Parque Lenin (English: Lenin Park) is a recreational park complex in Arroyo Naranjo, Havana, Cuba. It is Havana's largest recreational area, occupying 670 ha.

Once a popular destination for locals and tourists alike, it has suffered from prolonged neglect, and many of its attractions have either been destroyed or are no longer operating. Many of its facilities closed because of the COVID-19 pandemic and were still closed on the park's reopening in April 2022, its 50th anniversary.

==History and description==
The idea of the park was conceived when Fidel Castro visited the nearby Rebel Arms Dam, then being built. Construction began in 1969 at the instigation and under the supervision of Celia Sánchez, one of Castro's closest associates, and was completed in 1972.

The ground was so poor that about 4000000 m3 had to be excavated and new soil put in, as well as all-new vegetation, including 80,000 mature trees. Among the more abundant plants are "cane brava, yagruma, ficus, pine and araucaria, cedar, mastic, caroline, triplaris, cyca and various palms." A small reservoir was also constructed.
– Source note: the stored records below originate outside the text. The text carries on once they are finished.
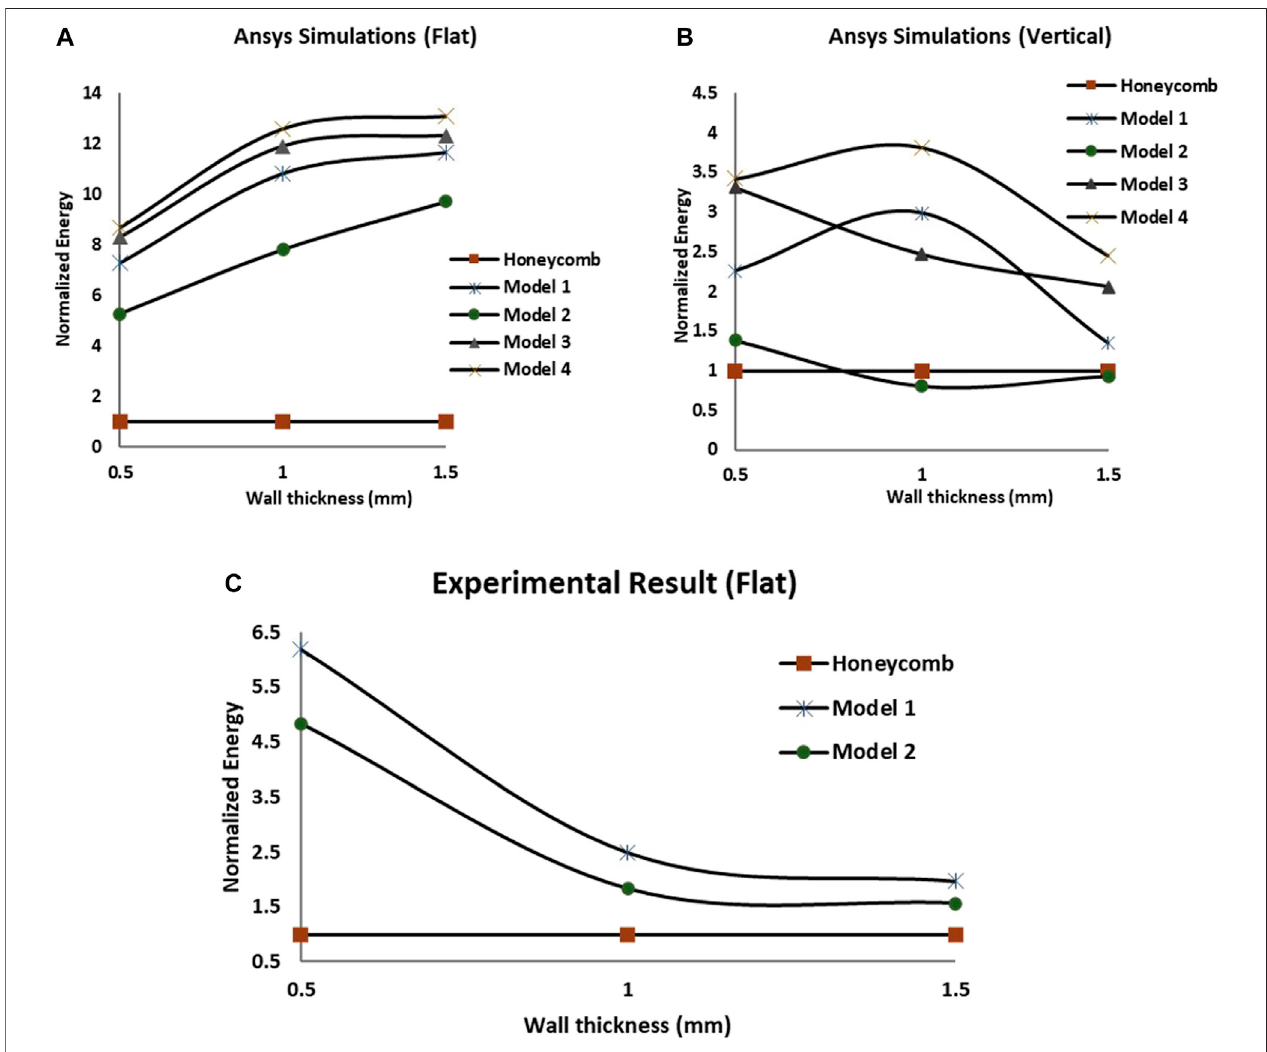
FIGURE10| Numerical simulations forlowvelocityimpacttest on various optimal cellular structuresin (A) fl at, (B) verticalorientations and (C) experimentalresults in fl at orientation.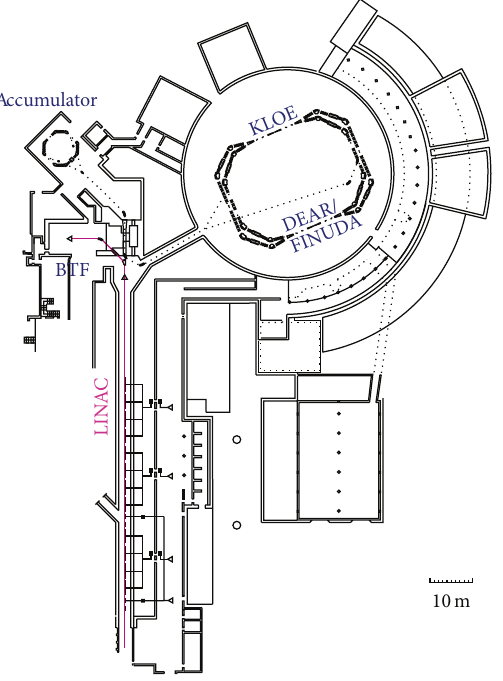
Figure 4: Layout of the DA Φ NE complex at Laboratori Nazionali di Frascati,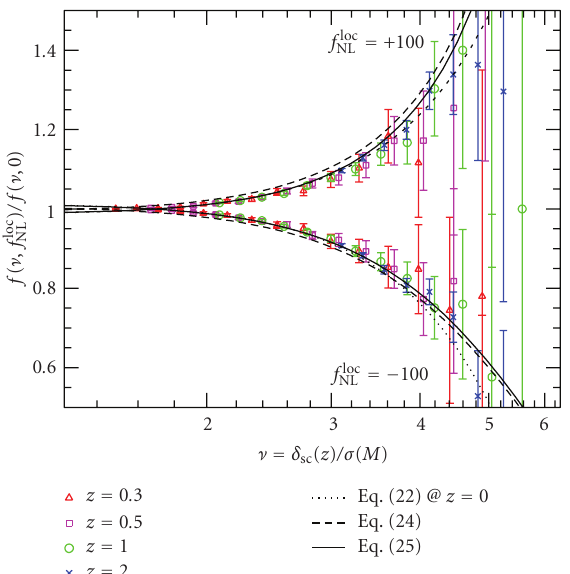
Figure 4: Fractional deviation from the Gaussian mass function as a function of the peak height ν = δ c /σ . Di ff erent symbols refer to di ff erent redshifts as indicated. The various curves are theoretical prediction at z = 0 (see text). Halos were identified using a spherical overdensity (SO) finder with a redshift-dependent overdensity threshold Δ vir ( z ) (with Δ vir ( z ) increasing from ∼ 200 at high redshift to attain ∼ 350 at z = 0). Error bars denote Poisson errors. For illustration, M = 10 15 M (cid:14) /h corresponds to a significance ν = 3 . 2, 5.2, 7.7 at redshift z = 0, 1 and 2, respectively. Similarly, M = 10 14 M (cid:14) /h and 10 13 M (cid:14) /h correspond to ν = 1 . 9, 3, 4.5 and 1.2, 1.9, 2.9, respectively.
The park was opened in 1972 with restaurants Las Ruinas, La Faralla and Los Jagüeyes; cafes Infusiones 1740 and El Galápago de Oro; food kiosks; an outdoor amphitheater with a floating stage over the reservoir; and an aquarium. Other attractions, some added later, include the "Parque Mariposa", an amusement park with rides (possibly in response to the opening of Walt Disney World in 1971 in nearby Florida); swimming pools; a steam train for transportation within the central part of the park, with 9 km of track; an art gallery; and a monument to Lenin by Soviet realist sculptor Lev Kerbel.

When the park reopened in April 2022, only six of the 17 Parque Mariposa rides were working, and those shut down within a year.